As discussed in my previous post, The Apollo 17 PDFs contained an early attempt at recognizing the typewritten text using Adobe Acrobat’s built in OCR functionality. Working from Adobe’s OCR output would result in a huge amount of manual labour, which kind of defeats the purpose of using OCR to being with.
I did some research and found that ABBYY FineReader 11 offered many interesting features that I could use to digitally extract the transcript data into a format I could use for further processing with Python cleanup scripts (I’ll cover that cleanup step in a later post). The key feature that made me select FineReader was its ability to detect patterns in a page and create table grids that would compartmentalize the data recognized into regions. This auto-detection was only about 80% accurate, requiring manual intervention on almost every page of the transcript but it was the best combination of automation and manual labour to get a result that was free of the issues in the PDF and could be manipulated further.
In the screenshot above you can see the grid I established for the first page of the transcript. This grid breaks up the timecode, speaker, and verbiage data into three separate table columns. It also breaks each event into its own table row. Establishing the rows also has the benefit of allowing wrapped verbiage data to remain in the verbiage column without disrupting the timestamp data. The right side of the screenshot is the resulting OCR output from FineReader. Characters that are highlighted in cyan are considered “maybe” characters by FineReader. Theoretically, if I trained FineReader to understand these maybe occurrances it would be more accurate on subsequent pages. I spent much time training and retraining but never found that there was any benefit. I knew that later I would have to read through manually anyway, but this step wasn’t the time to do so.

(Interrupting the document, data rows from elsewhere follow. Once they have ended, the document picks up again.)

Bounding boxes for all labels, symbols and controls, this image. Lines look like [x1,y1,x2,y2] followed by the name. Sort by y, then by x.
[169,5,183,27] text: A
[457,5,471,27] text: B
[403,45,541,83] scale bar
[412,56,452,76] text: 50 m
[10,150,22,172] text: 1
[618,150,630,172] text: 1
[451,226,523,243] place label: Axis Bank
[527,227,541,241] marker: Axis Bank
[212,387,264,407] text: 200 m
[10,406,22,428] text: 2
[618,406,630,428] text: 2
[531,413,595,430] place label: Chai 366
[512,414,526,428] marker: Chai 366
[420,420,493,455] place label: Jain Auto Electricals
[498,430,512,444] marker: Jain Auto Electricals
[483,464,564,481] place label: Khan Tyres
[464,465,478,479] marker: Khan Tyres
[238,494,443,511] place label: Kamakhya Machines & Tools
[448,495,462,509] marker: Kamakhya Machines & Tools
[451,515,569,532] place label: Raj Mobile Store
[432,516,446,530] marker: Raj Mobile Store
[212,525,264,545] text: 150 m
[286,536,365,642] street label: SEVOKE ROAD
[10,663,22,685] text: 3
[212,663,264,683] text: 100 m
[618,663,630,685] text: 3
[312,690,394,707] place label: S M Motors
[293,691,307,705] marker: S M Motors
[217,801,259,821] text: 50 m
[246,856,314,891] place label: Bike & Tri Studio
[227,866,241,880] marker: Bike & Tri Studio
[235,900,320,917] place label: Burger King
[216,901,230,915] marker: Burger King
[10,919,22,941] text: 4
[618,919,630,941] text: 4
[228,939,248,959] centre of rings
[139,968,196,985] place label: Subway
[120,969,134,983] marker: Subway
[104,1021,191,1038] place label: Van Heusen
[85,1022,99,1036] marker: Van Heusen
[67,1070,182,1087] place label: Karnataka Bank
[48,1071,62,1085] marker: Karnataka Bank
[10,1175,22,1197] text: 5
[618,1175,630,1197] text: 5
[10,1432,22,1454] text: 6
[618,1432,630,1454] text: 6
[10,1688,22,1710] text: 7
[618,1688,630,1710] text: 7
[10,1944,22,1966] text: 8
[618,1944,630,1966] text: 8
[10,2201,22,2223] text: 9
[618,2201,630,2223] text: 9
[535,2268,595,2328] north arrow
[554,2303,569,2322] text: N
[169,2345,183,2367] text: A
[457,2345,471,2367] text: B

This step lasted a few weeks. Each evening after work I put on some tunes and carefully establish this grid for every page of the transcript. Some of the pages were scanned at a 5 – 10 degree angle whiched cause FineReader to completely panic and interpret the entire page as garbage. This only happened 10 – 15 times though. Those pages will have to be re-keyed at a later stage.
Another great feature of FineReader it to output table results directly to Excel. This would allow me to perform the first steps of the testing and scrubbing of the output data. Here’s a link to the first 500 pages of the TEC transcript as directly outputted by FineReader if you’re interested. You’ll notice that the original Tape numbers are contained in the output. This was done deliberately in order to be able to refer back to the original typewritten page from any point in the transcript.
In the screen grab above you can see that within Excel the transcript is intact. Timestamp, speaker, and verbiage are in three columns and the lines that were wrapped in the typewritten transcript are no longer wrapped. I should point out that this didn’t “just work”. I had made errors in tabling some of the pages resulting in big mistakes in the output. Looking at the column sizes in Excel helped me to discover these errors and correct them in FineReader before outputting again–and again. I was careful to not manually make any changes to the resulting CSV (Excel) output. This was important because I wanted to ensure that if I had an insight somewhere down the line about additional OCR cleaning, then I still had the option of doing something differently in FineReader and just generating the output again. If I had tampered with the output then any new output from FineReader would overwrite my manual changes.
The timestamps originally came out as all manner of different characters, not only digits. This and many other problems were to be cleaned in the next step, Python processing of the CSV output, which I will cover in a future post.